Dangerous groupthink thrives on secrecy and wants its members disconnected from non-believers. If they have no connection to anyone outside, they move further away from reality. “It can be intensely frustrating to engage over fictitious things that QAnon believes, but if you can stay in touch, it can potentially keep the person from being totally absorbed in this QAnon echo chamber. If they do ever stop following QAnon, they will have no one to turn to if they have been totally cut off by everyone.” says Stein.
Dangerous groupthink thrives on secrecy and wants its members disconnected from non-believers. If they have no connection to anyone outside, they move further away from reality.
Stein adds that while it may feel “futile to engage online with conspiracy theorists”— sometimes it can make a difference, even if they respond defensively. “It can still get in their brain. They may not admit it, but later on when they see certain things they may recall what you said.”
Progress can also be made with others indirectly. Commenting online on “Save the Children” type posts can seem pointless, but sometimes people interested in conspiracies don’t engage publicly on threads, but do read the comments, and any credible information provided online could potentially sink in. Another tactic Gundle suggests is redirecting to credible information. Refer people to legitimate groups with a demonstrated record of helping abused children.
There are times, however, when it can become unhealthy to maintain contact with conspirators. “Oftentimes there is a tipping point where you have to prioritize your own mental health,” says Gundle. Reading other peoples experiences can also have an impact. Refer QAnonners to stories of people who left QAnon and realized how dangerous it is. QAnon Casualties and ReQovery also share personal accounts of how QAnon impacted friendships and families.
Addressing cults and dangerous groupthink also necessitates that their online content is identified and reported (despite social media companies’ slow response) to diminish the spread of conspiracies. Media literacy and further education around cults and conspiracies is also needed.

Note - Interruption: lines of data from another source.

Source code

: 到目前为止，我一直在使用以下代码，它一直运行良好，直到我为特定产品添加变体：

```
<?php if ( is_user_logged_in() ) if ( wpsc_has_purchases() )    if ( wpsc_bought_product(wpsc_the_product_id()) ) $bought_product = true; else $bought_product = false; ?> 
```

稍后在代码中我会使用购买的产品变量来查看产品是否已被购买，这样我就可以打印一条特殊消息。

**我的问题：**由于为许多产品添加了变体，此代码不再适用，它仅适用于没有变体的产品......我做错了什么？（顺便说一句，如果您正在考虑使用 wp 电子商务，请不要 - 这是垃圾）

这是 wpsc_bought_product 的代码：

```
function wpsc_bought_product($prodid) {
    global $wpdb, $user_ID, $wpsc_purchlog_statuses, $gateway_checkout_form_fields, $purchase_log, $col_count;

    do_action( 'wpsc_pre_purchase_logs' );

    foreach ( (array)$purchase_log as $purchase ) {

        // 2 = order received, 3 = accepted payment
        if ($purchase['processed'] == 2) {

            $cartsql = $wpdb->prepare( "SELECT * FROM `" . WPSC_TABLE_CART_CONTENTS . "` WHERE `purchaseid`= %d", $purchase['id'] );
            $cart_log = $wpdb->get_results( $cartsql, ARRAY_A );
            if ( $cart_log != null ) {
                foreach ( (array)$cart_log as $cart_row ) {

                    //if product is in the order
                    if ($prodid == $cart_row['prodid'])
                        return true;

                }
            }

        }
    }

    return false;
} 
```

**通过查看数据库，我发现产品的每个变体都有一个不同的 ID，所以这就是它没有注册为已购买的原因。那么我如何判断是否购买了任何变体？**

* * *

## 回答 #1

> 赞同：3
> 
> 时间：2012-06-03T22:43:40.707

“Groupthink thrives on paranoia, emotional provocation, and changes how people go about collecting data,” says Gundle. “Engaging in groupthink in the age of Trumpism and QAnon paves the way for sound judgment and reality testing to be deprioritized. This inattention can be damaging at all levels, particularly when the stakes are as high as they are today.”
The need for the global community to recognize the threat Q poses has never been greater. Dangerous groupthink is spreading worldwide, and it is imperative that we identify it, educate our communities about it, and work to deprogram this type of destructive thinking before it leads to even more violence and disruption.